A recent article in Taiwan and a related report by F-Secure raised privacy concerns by stating that Xiaomi devices are sending phone numbers to Xiaomi’s servers. These concerns refer to the MIUI Cloud Messaging service described above. As we believe it is our top priority to protect user data and privacy, we have decided to make MIUI Cloud Messaging an opt-in service and no longer automatically activate users. We have scheduled an OTA system update for today (Aug 10th) to implement this change. After the upgrade, new users or users who factory reset their devices can enable the service by visiting “Settings > Mi Cloud > Cloud Messaging” from their home screen or “Settings > Cloud Messaging” inside the Messaging app – these are also the places where users can turn off Cloud Messaging.
We apologize for any concern caused to our users and Mi fans. We would also like to thank the media and users who have been sending us feedback and suggestions, allowing us to improve and provide better Internet services.
Fast response, but it’s exactly this kind of shitty behaviour that especially a Chinese company simply cannot afford out here in the west. If Microsoft, Apple, or Google does something like this, they’ll have armies of defenders and a huge PR department to solve it. Upcoming Chinese companies are generally much, much leaner and do not have that at all.
In any case, you’re generally much better off with a custom ROM anyway, and this just yet another reason.

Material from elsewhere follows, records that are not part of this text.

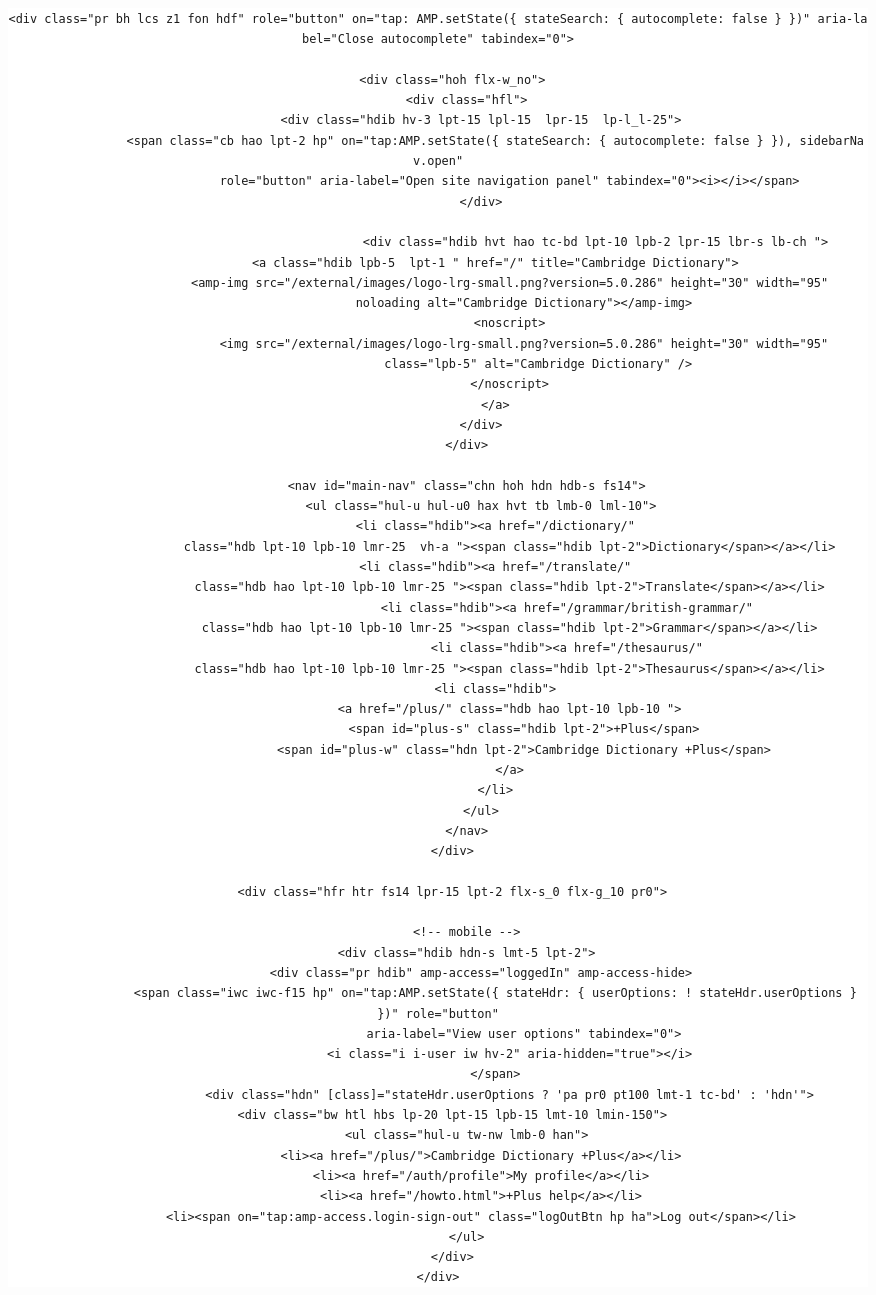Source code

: <header id="header" class="pf ch q250 lc1" [class]="stateHdr.search && stateHdr.searchDesk ? 'pf ch ch-hs lc1' : 'pf ch q250 lc1'">

    <div class="pr bh lcs z1 fon hdf" role="button" on="tap: AMP.setState({ stateSearch: { autocomplete: false } })" aria-label="Close autocomplete" tabindex="0">

        <div class="hoh flx-w_no">
            <div class="hfl">
                <div class="hdib hv-3 lpt-15 lpl-15  lpr-15  lp-l_l-25">
                    <span class="cb hao lpt-2 hp" on="tap:AMP.setState({ stateSearch: { autocomplete: false } }), sidebarNav.open"
                        role="button" aria-label="Open site navigation panel" tabindex="0"><i></i></span>
                </div>

                                                <div class="hdib hvt hao tc-bd lpt-10 lpb-2 lpr-15 lbr-s lb-ch ">
                    <a class="hdib lpb-5  lpt-1 " href="/" title="Cambridge Dictionary">
                        <amp-img src="/external/images/logo-lrg-small.png?version=5.0.286" height="30" width="95"
                            noloading alt="Cambridge Dictionary"></amp-img>
                        <noscript>
                            <img src="/external/images/logo-lrg-small.png?version=5.0.286" height="30" width="95"
                                class="lpb-5" alt="Cambridge Dictionary" />
                        </noscript>
                    </a>
                </div>
            </div>

            <nav id="main-nav" class="chn hoh hdn hdb-s fs14">
                <ul class="hul-u hul-u0 hax hvt tb lmb-0 lml-10">
                    <li class="hdib"><a href="/dictionary/"
                        class="hdb lpt-10 lpb-10 lmr-25  vh-a "><span class="hdib lpt-2">Dictionary</span></a></li>
                    <li class="hdib"><a href="/translate/"
                        class="hdb hao lpt-10 lpb-10 lmr-25 "><span class="hdib lpt-2">Translate</span></a></li>
                                        <li class="hdib"><a href="/grammar/british-grammar/"
                        class="hdb hao lpt-10 lpb-10 lmr-25 "><span class="hdib lpt-2">Grammar</span></a></li>
                                        <li class="hdib"><a href="/thesaurus/"
                        class="hdb hao lpt-10 lpb-10 lmr-25 "><span class="hdib lpt-2">Thesaurus</span></a></li>
                    <li class="hdib">
                        <a href="/plus/" class="hdb hao lpt-10 lpb-10 ">
                            <span id="plus-s" class="hdib lpt-2">+Plus</span>
                            <span id="plus-w" class="hdn lpt-2">Cambridge Dictionary +Plus</span>
                        </a>
                    </li>
                </ul>
            </nav>
        </div>

        <div class="hfr htr fs14 lpr-15 lpt-2 flx-s_0 flx-g_10 pr0">

            <!-- mobile -->
            <div class="hdib hdn-s lmt-5 lpt-2">
                <div class="pr hdib" amp-access="loggedIn" amp-access-hide>
                    <span class="iwc iwc-f15 hp" on="tap:AMP.setState({ stateHdr: { userOptions: ! stateHdr.userOptions } })" role="button"
                            aria-label="View user options" tabindex="0">
                        <i class="i i-user iw hv-2" aria-hidden="true"></i>
                    </span>
                        <div class="hdn" [class]="stateHdr.userOptions ? 'pa pr0 pt100 lmt-1 tc-bd' : 'hdn'">
        <div class="bw htl hbs lp-20 lpt-15 lpb-15 lmt-10 lmin-150">
            <ul class="hul-u tw-nw lmb-0 han">
                <li><a href="/plus/">Cambridge Dictionary +Plus</a></li>
                <li><a href="/auth/profile">My profile</a></li>
                <li><a href="/howto.html">+Plus help</a></li>
                <li><span on="tap:amp-access.login-sign-out" class="logOutBtn hp ha">Log out</span></li>
            </ul>
        </div>
    </div>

When this issue broke a couple of weeks ago a fellow flashed the unit with CyanogenMod and the unit kept making connections to Chinese servers. This suggests the problem might be hardwired.
Chinese source
http://www.ima-mobile.com/viewtopic.php?f=7&t=39178
A different English language site talking about it.
http://en.miui.com/thread-31107-1-1.html
It would be great if OSAlert could get an interview with the person at this company – or any other – that actually does the human calculation … balancing factors which may or may not include the following .. I don’t know but I’d love to know…
1. Can we get away with this .. will anyone spot it? Will it a batter of when not if someone spots it but putting the traffic through wireshark. Will someone find strings in the binary images? No-one will succeed in decompiling the code.
2.Is the information that valuable? Do we want it? Who wants it – where is the order coming from? Do they know the risks of being caught? They probably think it is low risk.
3. I’m betting the tech sites will complain but the vast vast majority of users won’t ever find out even if reported, and even then most won’t care or understand.
4. We’ll pretend it was a bug / error / slip .. despite this requiring egineering effort to code, test, deploy.
5. Maybe we should just ask for the data in a long terms of user and most users will click “ok”…
etc etc etc
But they’ll still have a market in China, and possibly Africa. The West won’t be counting for much over the coming decades.